* Document excerpt *
==================================================

Digital Electronics and Design with VHDL

Objective: This chapter concisely describes the VHDL language and presents some introductory circuit synthesis examples. Its purpose is to lay the fundamentals for the many designs that follow in Chapters 20 and 21, for combinational circuits, and in Chapters 22 and 23, for sequential circuits. The use of VHDL is concluded in Chapter 24, which introduces simulation techniques with VHDL testbenches. The descriptions below are very brief; for additional details, books written specifically for VHDL ([Pedroni04a] and [Ashenden02], for example) should be consulted.

==================================================

* Given problem 1 *
Substitute "test benches" for "testbenches" in the passage of the VHDL chapter objective starting with "Objective: This chapter" and going on through "should be consulted.", and write out the result.
The listing that comes next has no connection to the VHDL chapter objective above.

==================================================

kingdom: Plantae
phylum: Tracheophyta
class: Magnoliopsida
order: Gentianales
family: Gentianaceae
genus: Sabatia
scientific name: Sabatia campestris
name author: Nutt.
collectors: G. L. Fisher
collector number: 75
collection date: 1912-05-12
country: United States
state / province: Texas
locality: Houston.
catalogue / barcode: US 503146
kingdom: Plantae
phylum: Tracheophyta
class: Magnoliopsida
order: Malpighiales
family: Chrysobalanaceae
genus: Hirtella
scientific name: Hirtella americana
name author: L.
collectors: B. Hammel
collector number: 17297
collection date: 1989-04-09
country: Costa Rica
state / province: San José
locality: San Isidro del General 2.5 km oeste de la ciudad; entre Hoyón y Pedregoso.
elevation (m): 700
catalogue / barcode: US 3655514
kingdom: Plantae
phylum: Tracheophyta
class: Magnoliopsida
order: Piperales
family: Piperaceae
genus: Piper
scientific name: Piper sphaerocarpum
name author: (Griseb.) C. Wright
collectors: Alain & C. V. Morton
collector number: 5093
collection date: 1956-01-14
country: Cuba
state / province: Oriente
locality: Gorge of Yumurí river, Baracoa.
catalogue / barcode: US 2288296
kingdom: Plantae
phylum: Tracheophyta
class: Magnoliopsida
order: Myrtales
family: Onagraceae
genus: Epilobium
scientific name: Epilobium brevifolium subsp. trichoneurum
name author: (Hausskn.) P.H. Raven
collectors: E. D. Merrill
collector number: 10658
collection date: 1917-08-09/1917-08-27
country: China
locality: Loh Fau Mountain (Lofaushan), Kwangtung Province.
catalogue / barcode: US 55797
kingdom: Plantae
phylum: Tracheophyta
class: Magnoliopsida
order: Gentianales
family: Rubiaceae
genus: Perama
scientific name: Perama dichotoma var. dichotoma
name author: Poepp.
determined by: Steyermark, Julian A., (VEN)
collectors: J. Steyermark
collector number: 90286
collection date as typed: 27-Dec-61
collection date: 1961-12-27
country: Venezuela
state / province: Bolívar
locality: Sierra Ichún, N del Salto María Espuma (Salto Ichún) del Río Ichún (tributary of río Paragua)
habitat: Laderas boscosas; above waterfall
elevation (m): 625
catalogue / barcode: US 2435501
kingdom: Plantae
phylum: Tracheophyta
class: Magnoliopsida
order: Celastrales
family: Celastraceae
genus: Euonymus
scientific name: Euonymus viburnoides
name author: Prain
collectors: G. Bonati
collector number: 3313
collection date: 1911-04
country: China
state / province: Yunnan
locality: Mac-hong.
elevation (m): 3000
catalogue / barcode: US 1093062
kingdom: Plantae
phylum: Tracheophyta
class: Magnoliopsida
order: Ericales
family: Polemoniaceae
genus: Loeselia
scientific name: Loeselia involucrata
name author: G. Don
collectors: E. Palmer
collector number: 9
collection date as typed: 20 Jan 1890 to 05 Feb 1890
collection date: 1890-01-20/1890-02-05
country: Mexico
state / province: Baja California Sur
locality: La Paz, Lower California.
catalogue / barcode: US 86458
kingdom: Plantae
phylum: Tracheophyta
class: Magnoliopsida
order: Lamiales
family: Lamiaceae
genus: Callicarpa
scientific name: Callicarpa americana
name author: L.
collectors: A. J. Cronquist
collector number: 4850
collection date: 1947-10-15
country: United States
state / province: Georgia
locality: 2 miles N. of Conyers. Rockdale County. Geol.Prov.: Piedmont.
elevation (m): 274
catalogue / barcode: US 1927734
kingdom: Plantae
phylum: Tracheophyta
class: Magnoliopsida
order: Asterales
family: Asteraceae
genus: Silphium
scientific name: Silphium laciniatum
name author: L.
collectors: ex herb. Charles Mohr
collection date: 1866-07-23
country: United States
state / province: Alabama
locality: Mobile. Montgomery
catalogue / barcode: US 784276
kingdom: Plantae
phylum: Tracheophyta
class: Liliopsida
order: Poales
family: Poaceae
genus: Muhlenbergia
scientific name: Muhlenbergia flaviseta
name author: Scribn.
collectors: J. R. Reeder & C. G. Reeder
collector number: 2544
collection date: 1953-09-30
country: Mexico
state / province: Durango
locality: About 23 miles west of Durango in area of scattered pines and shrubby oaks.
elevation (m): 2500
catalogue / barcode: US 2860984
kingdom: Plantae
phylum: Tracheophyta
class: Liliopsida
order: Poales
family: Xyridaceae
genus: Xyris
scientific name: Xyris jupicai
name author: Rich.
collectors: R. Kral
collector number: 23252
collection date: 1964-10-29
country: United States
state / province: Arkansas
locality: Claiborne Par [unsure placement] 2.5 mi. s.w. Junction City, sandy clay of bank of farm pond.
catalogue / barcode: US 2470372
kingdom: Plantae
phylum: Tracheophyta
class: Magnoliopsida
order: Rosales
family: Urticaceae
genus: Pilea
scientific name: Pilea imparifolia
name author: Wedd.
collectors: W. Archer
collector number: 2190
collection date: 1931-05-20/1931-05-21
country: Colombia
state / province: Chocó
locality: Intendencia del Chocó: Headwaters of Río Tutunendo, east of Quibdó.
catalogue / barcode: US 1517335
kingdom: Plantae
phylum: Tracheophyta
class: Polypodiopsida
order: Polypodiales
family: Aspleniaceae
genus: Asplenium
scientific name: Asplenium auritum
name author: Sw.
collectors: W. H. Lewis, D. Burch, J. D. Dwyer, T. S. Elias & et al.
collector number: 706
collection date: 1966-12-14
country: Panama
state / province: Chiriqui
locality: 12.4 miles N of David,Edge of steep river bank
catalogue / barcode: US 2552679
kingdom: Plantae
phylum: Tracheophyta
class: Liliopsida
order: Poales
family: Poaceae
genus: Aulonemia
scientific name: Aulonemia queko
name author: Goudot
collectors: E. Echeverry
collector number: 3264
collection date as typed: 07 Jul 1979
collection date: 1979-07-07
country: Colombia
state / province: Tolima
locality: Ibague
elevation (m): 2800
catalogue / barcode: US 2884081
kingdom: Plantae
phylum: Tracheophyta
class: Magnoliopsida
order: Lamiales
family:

==================================================

* Given problem 2 *
Rewrite the plant specimen listing, starting with the line with "collection date: 1890-01-20/1890-02-05" and going on through the line with "family: Asteraceae", as a two-column CSV with columns named field and value, one row per line, each in its own quoted field with line breaks turned into spaces.

* Complete response 1 *
Objective: This chapter concisely describes the VHDL language and presents some introductory circuit synthesis examples. Its purpose is to lay the fundamentals for the many designs that follow in Chapters 20 and 21, for combinational circuits, and in Chapters 22 and 23, for sequential circuits. The use of VHDL is concluded in Chapter 24, which introduces simulation techniques with VHDL test benches. The descriptions below are very brief; for additional details, books written specifically for VHDL ([Pedroni04a] and [Ashenden02], for example) should be consulted.

* Complete response 2 *
field,value
"collection date:","1890-01-20/1890-02-05"
"country:","Mexico"
"state / province:","Baja California Sur"
"locality:","La Paz, Lower California."
"catalogue / barcode:","US 86458"
"kingdom:","Plantae"
"phylum:","Tracheophyta"
"class:","Magnoliopsida"
"order:","Lamiales"
"family:","Lamiaceae"
"genus:","Callicarpa"
"scientific name:","Callicarpa americana"
"name author:","L."
"collectors:","A. J. Cronquist"
"collector number:","4850"
"collection date:","1947-10-15"
"country:","United States"
"state / province:","Georgia"
"locality:","2 miles N. of Conyers. Rockdale County. Geol.Prov.: Piedmont."
"elevation (m):","274"
"catalogue / barcode:","US 1927734"
"kingdom:","Plantae"
"phylum:","Tracheophyta"
"class:","Magnoliopsida"
"order:","Asterales"
"family:","Asteraceae"